• _BRIEF A_
Identify every line in the records below that contains the word "What", matching case exactly, and copy each of those lines.

• _TEXT_
-- Opening Marker --

Every year the AGC of Utah honors “one person whose outstanding service to the general contracting industry of Utah is exemplary,” with the Eric W. Ryberg award. This year, Ralph L. Wadsworth earned that distinguished honor for work on many projects throughout the state, like the Salt Lake City Airport rehabilitation.
Ralph L. Wadsworth grew up on a farm in Idaho where he was taught to work hard and not expect anything to be given to him. A gifted boxer, Wadsworth earned a scholarship to the University of Idaho, where he graduated with a degree in civil engineering. He soon discovered how much he really knew.
"I started a civil engineering company," Wadsworth said. "Working with construction firms, I found out I knew more than they did about building codes. I was lucky enough to have seven boys. Who couldn't be successful in construction with seven boys?"
While tongue-in-cheek, perhaps, Wadsworth attributes his success to his sons, folks in the industry know it has everything to do with hard work, dedication and ingenuity. That's why, in January, his peers honored that ethic with the Associated General Contractors (AGC) of Utah Eric W. Ryberg award. The award was established in 1960 in honor of Ryberg, the third president of the AGC of Utah. It is presented annually at the AGC's annual convention to "one person whose outstanding service to the general contracting industry of Utah is exemplary."
In accepting the award via ZOOM from his home in Scottsdale, Ariz., Wadsworth said, "I really appreciate this award and I am humbled by it. I'd like to accept this award on behalf of all the people who helped me earn it."
With the help of three of his sons, Guy, Con and Tod, Wadsworth started his construction company in 1975. In doing so, he noted, his sons "turned a weekly allowance into a billable return" as they embarked on their first bridge project, a box culvert in Sandy, Utah.
Small street improvements grew into large scale highway and bridge projects and within 10 years Ralph L. Wadsworth — RLW for short — grew from a $500,000 business to $17 million one.
Today, revenues exceed $300 million annually with work spanning 10 states, and divisions in heavy highway, deep foundations, concrete batching and commercial industrial concrete. RLW also is responsible for more than 200 structural concrete art murals coloring Utah's highways and byways.

-- Closing Marker --

• _BRIEF B_
Translate this sentence from the article about Ralph L. Wadsworth into Spanish: "The award was established in 1960 in honor of Ryberg, the third president of the AGC of Utah."

• _RECORDS SUPPLIED_
-- Opening Marker --

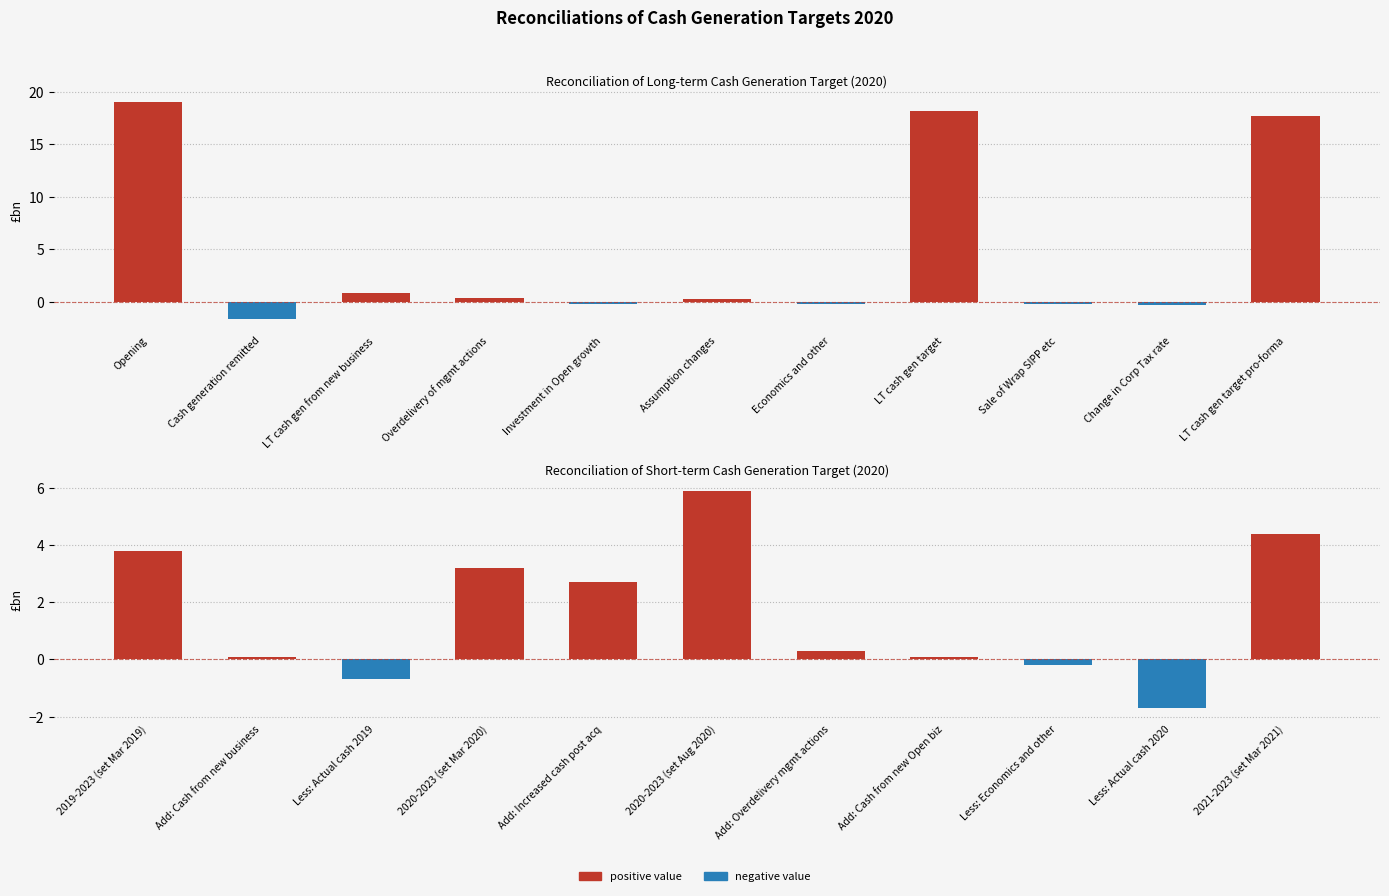

Which series changed the most between 6 and 9?

short_term_values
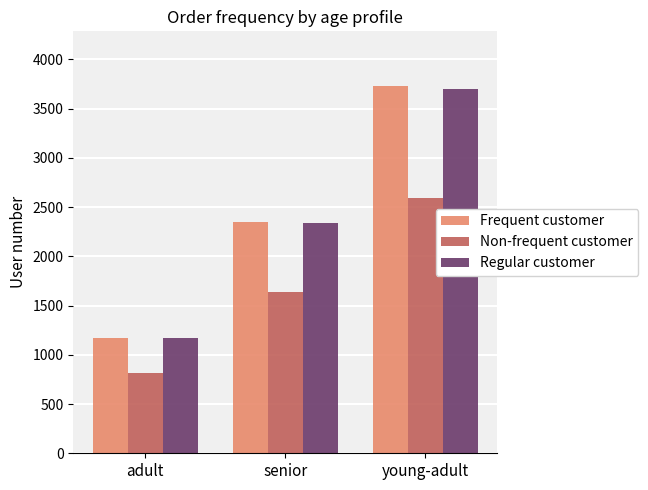

How many groups of bars are there?

3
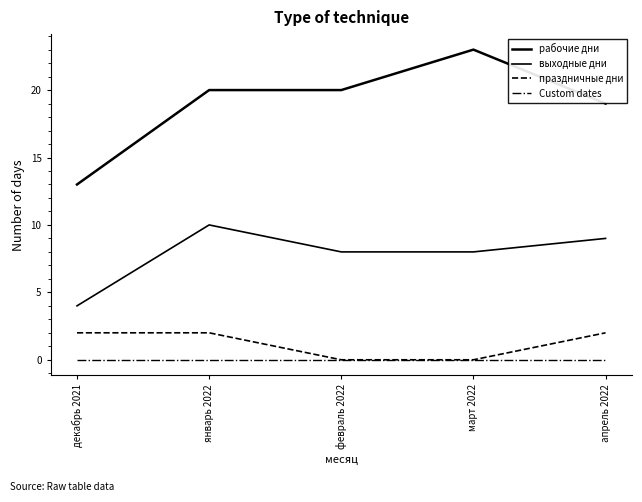

What are all the series names shown in the legend?

рабочие дни, выходные дни, праздничные дни, Custom dates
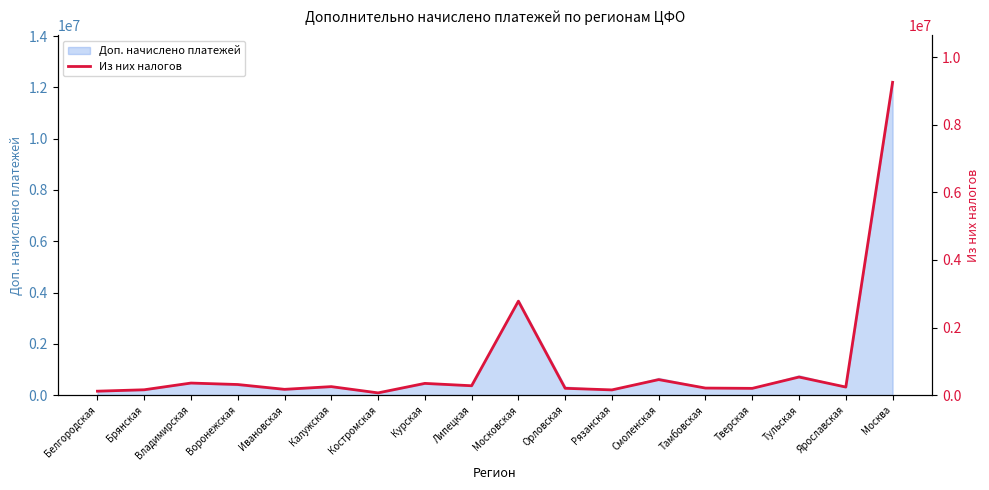

Is it true that the value at Москва is 13421969?

False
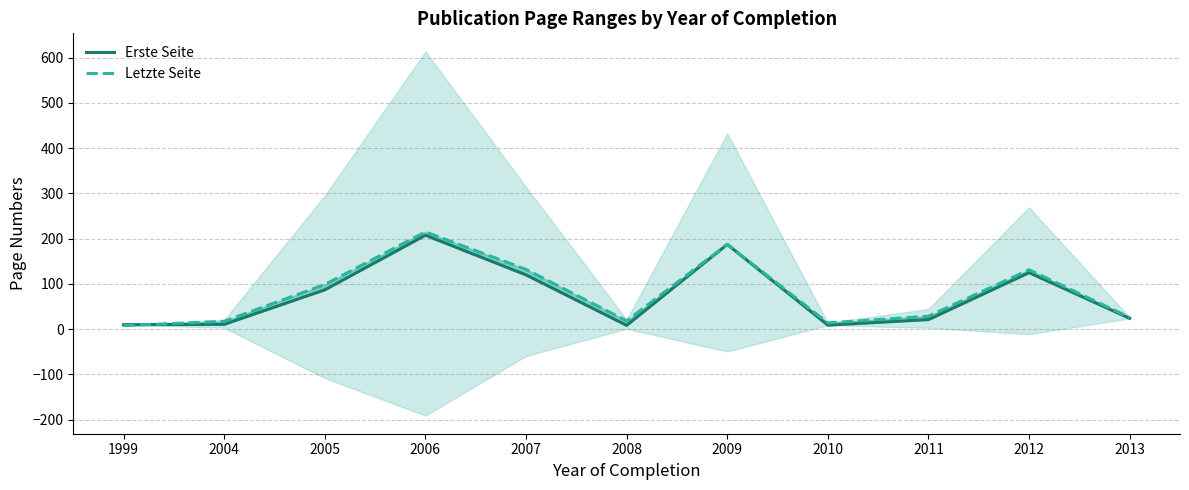

What is the difference between the maximum and second lowest values in the Letzte Seite series?

201.0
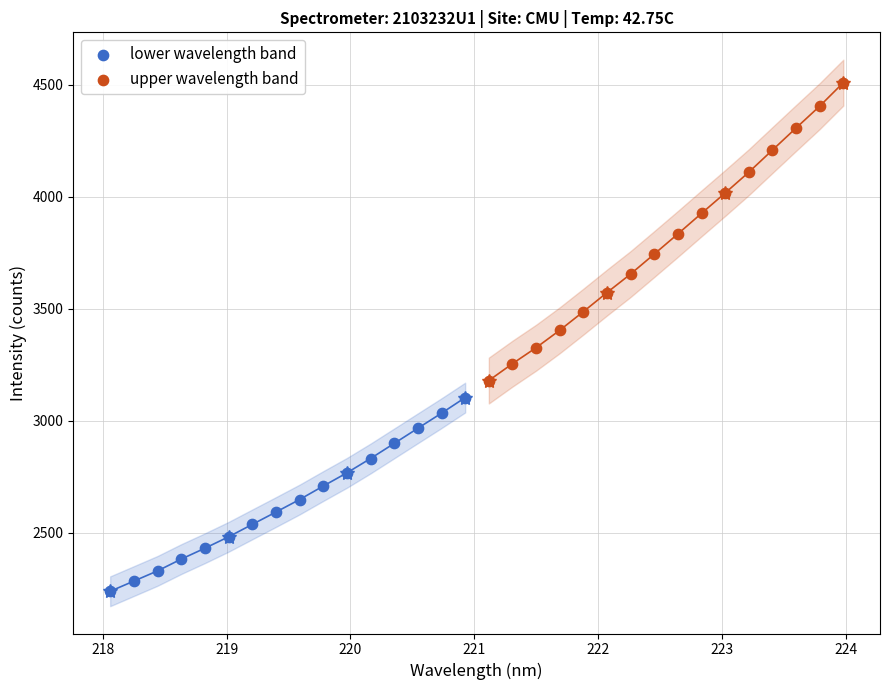

Which series has the largest Y range (max minus min)?

upper wavelength band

-- Closing Marker --

• _ANSWER SPACE A_
What are all the series names shown in the legend?
What is the difference between the maximum and second lowest values in the Letzte Seite series?

• _ANSWER SPACE B_
El premio se estableció en 1960 en honor a Ryberg, el tercer presidente de la AGC de Utah.